What Goes Unsaid

By Rosie Hodsdon (Guest blogpost)

Over the Easter holidays, I caught up with an older work colleague of mine over a coffee. Now, Starbucks may not be the typical place you’d imagine as a setting for a discussion about sexual assault, but our conversation somehow navigated in that direction, and it emerged soon that both of us had experienced incidents of sexual assault.

However, there was a second commonality between our two stories: both of us had been sexually assaulted by another woman.

In my case, I was eighteen years old. I had been in Durham for less than two weeks. She asked me out for drinks. I accepted. I believed I spent the night drinking orange juice and lemonade. We talked and enjoyed ourselves. And then, at a particular point, my memories become fragmented. I woke up the next morning in an unfamiliar house, not knowing where I was or how I had gotten there.

Later, they started to come back to me. I remember her boyfriend, but not his name. I remember being forced into acts I did not want to participate in.
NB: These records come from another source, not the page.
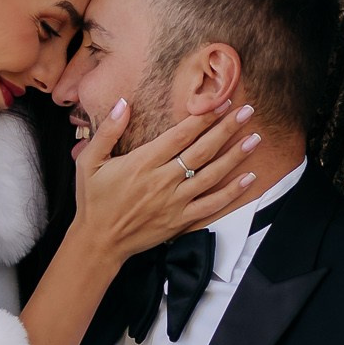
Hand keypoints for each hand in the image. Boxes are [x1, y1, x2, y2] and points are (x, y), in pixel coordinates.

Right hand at [67, 98, 262, 264]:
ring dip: (235, 156)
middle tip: (247, 111)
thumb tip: (123, 103)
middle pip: (202, 151)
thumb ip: (107, 131)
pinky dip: (232, 192)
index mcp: (142, 163)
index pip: (180, 135)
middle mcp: (162, 181)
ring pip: (212, 175)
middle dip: (226, 129)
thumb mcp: (89, 162)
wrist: (98, 241)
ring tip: (254, 139)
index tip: (221, 103)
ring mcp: (173, 202)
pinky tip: (249, 178)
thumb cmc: (93, 200)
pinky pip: (211, 205)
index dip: (203, 118)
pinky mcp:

I remember using my safeword, and I remember both of them continuing. I remember drinking the only wine I’ve ever liked the taste of while I was crying afterwards.

The next day, she texted me to ask if I was okay.  I never replied.

When my colleague and I each discuss our own stories, it is not what we experienced that surprises people. People are not shocked by the fact that we were both forced to engage in sex acts against our will, or that we were intentionally incapacitated (both of us believe our drinks to have been spiked in our respective incidents), or even, in my case, the follow up from it; drinking wine and morning-after texts, as if this were any other normal, consensual sexual experience. What surprises them the most is that these acts were perpetrated, at least in part, by a woman.

The discourse that surrounds assault is often very much focused within a heterosexual and patriarchal power dynamic. Men are the perpetrators, and women are the victims. In doing this, the stories of those who do not fit within this particular frame are ignored, toned down, considered “less serious” than those which fit the assumed dynamic for most assault incidents.

It is worth questioning the assumptions that underpin the reasons behind why it is so much more shocking to have been assaulted by a woman. Is it because a person is perceiving women as weaker, incapable of violence themselves and instead are only on the receiving end? Is it because of the patriarchal power dynamic applied to sexual assault, in which men are the perpetrators and women are the victims; a theme often seen within even survivors networks, which serves to invalidate the experiences of those whose personal stories do not fit this cookie-cutter standard? The commonality of experience does not serve to encompass all, and in focusing solely on that one particular experience, it excludes all those who stories do not comply with that particular model.

Sexual assault is serious. This is not changed by the genders of those involved in an individual case. Whatever gender the perpetrator identifies as and whatever gender the victim identifies as does not affect the validity of the impact it has on a person. The underlying assumptions that permeate sexual assault discourse need to be reconsidered if the movement is to advocate for all those affected .

If what you encountered does not fit within the standard, prominent model that surrounds sexual assault, it does not lessen your experience. My story is just as valid as the next persons, and the next, and the next, regardless of the circumstances that surround it.